* The problem
Search the listing below for the line with "right elbow: (868, 867)", then write out that line and every one after it exactly, without the pictures.

* Material supplied
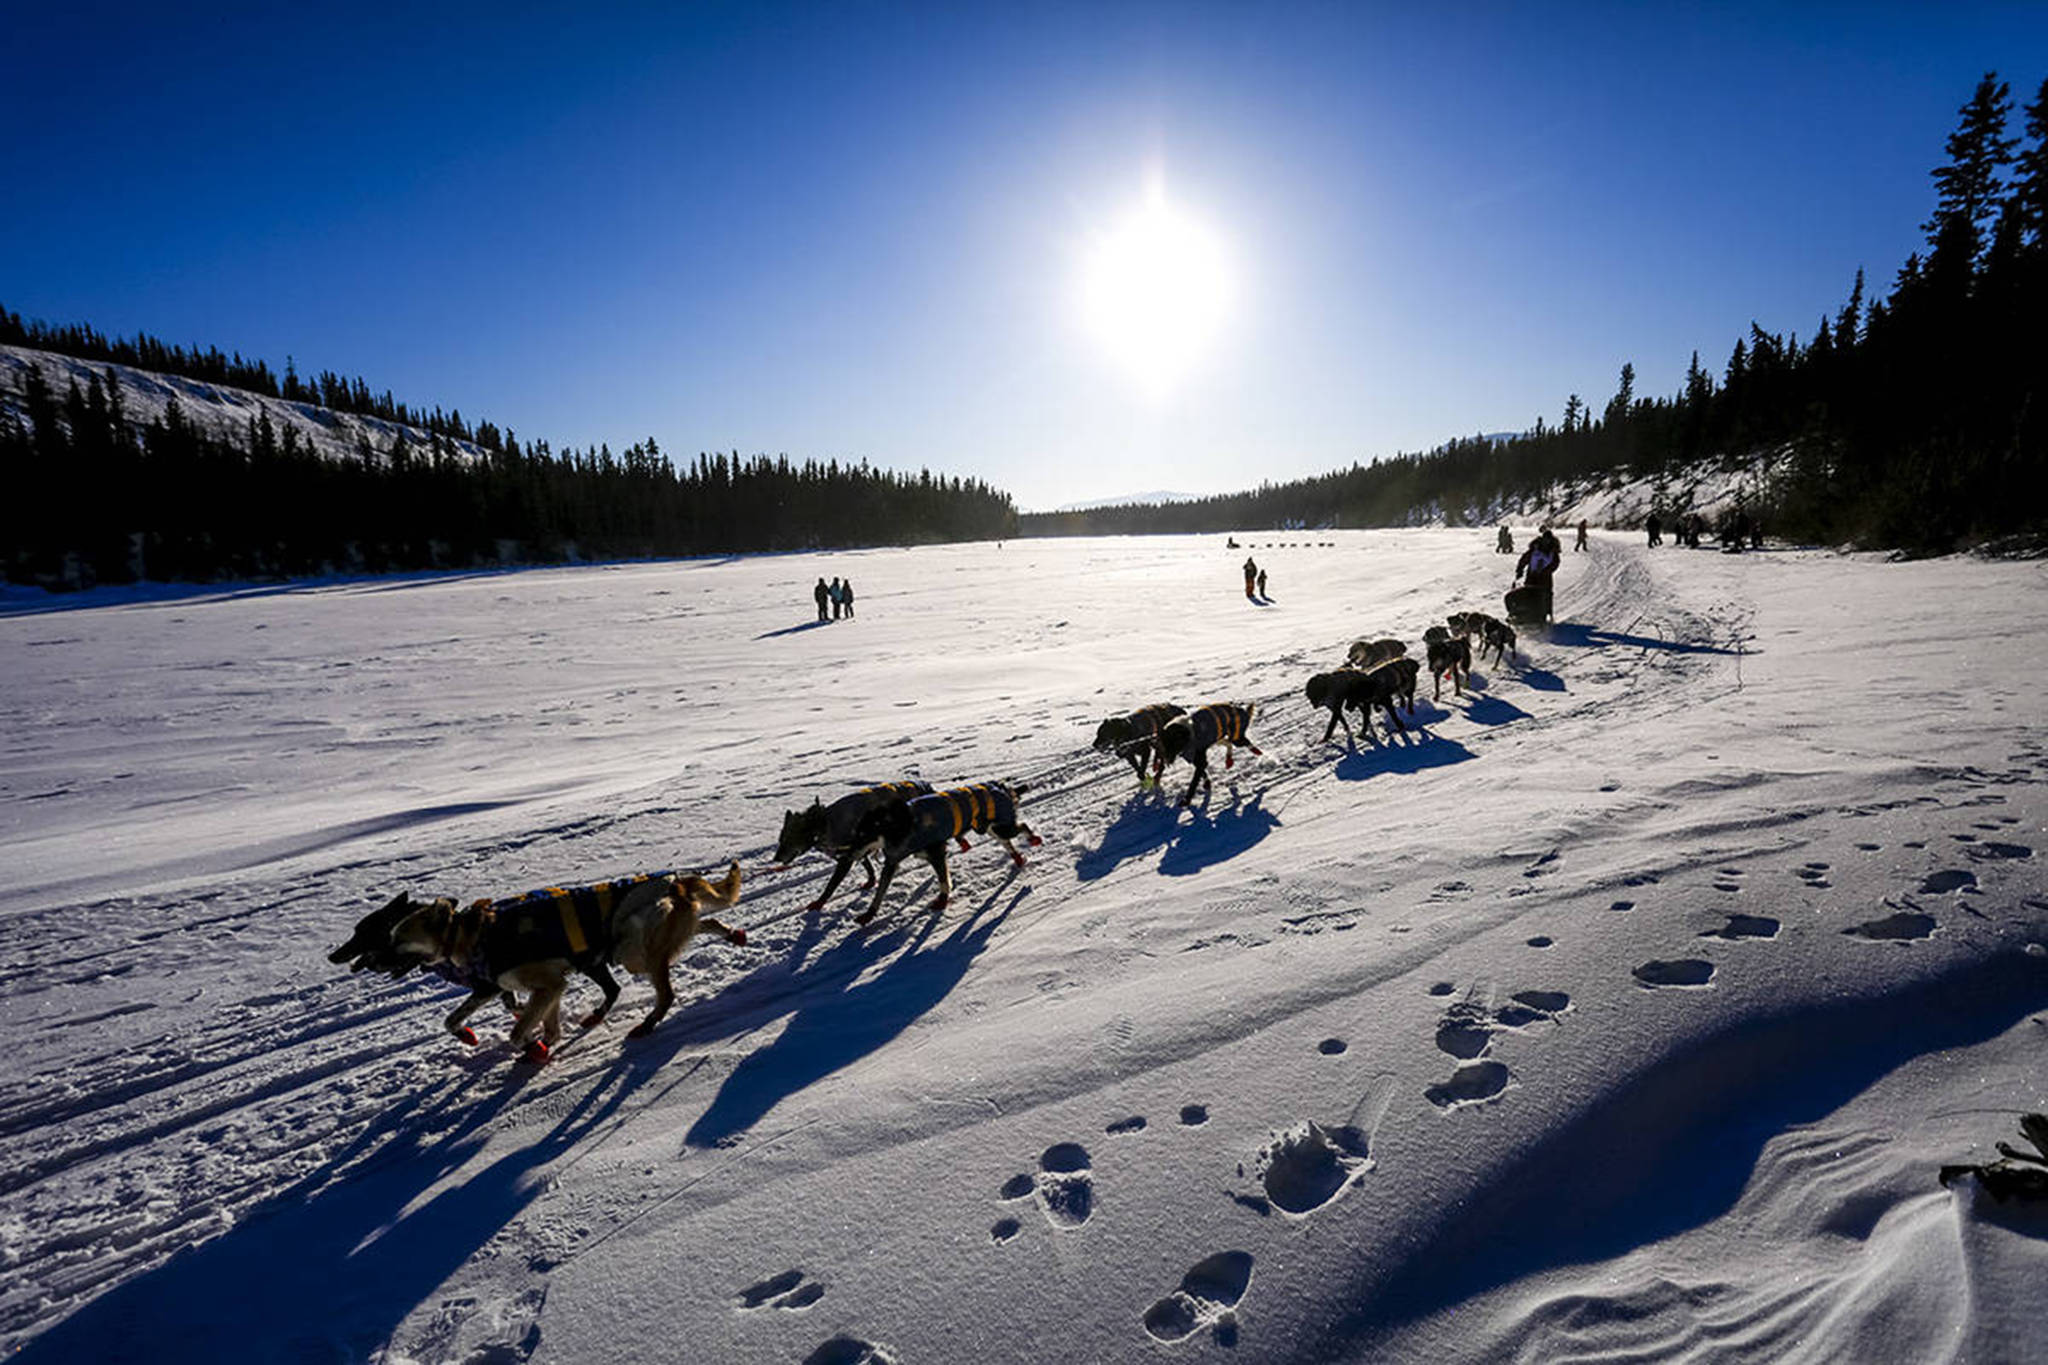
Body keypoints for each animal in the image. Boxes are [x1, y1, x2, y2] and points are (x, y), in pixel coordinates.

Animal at [774, 785, 937, 912]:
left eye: (788, 841)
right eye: (780, 840)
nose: (775, 858)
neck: (823, 824)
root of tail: (926, 788)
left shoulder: (846, 859)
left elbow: (831, 886)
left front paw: (819, 903)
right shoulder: (857, 851)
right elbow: (868, 867)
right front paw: (871, 881)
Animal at [851, 785, 1040, 925]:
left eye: (863, 835)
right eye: (856, 834)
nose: (850, 854)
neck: (900, 826)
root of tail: (1002, 789)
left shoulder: (936, 854)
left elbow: (943, 880)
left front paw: (942, 900)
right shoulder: (893, 861)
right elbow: (880, 891)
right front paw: (869, 914)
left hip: (1001, 827)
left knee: (1022, 826)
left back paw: (1033, 838)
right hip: (990, 828)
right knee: (1007, 842)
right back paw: (1018, 858)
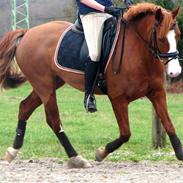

* Answer space
right elbow: (868, 867)
right front paw: (871, 881)
Animal at [851, 785, 1040, 925]:
left eye: (863, 835)
right eye: (856, 834)
nose: (850, 854)
neck: (900, 826)
root of tail: (1002, 789)
left shoulder: (936, 854)
left elbow: (943, 880)
left front paw: (942, 900)
right shoulder: (893, 861)
right elbow: (880, 891)
right front paw: (869, 914)
left hip: (1001, 827)
left knee: (1022, 826)
left back paw: (1033, 838)
right hip: (990, 828)
right knee: (1007, 842)
right back paw: (1018, 858)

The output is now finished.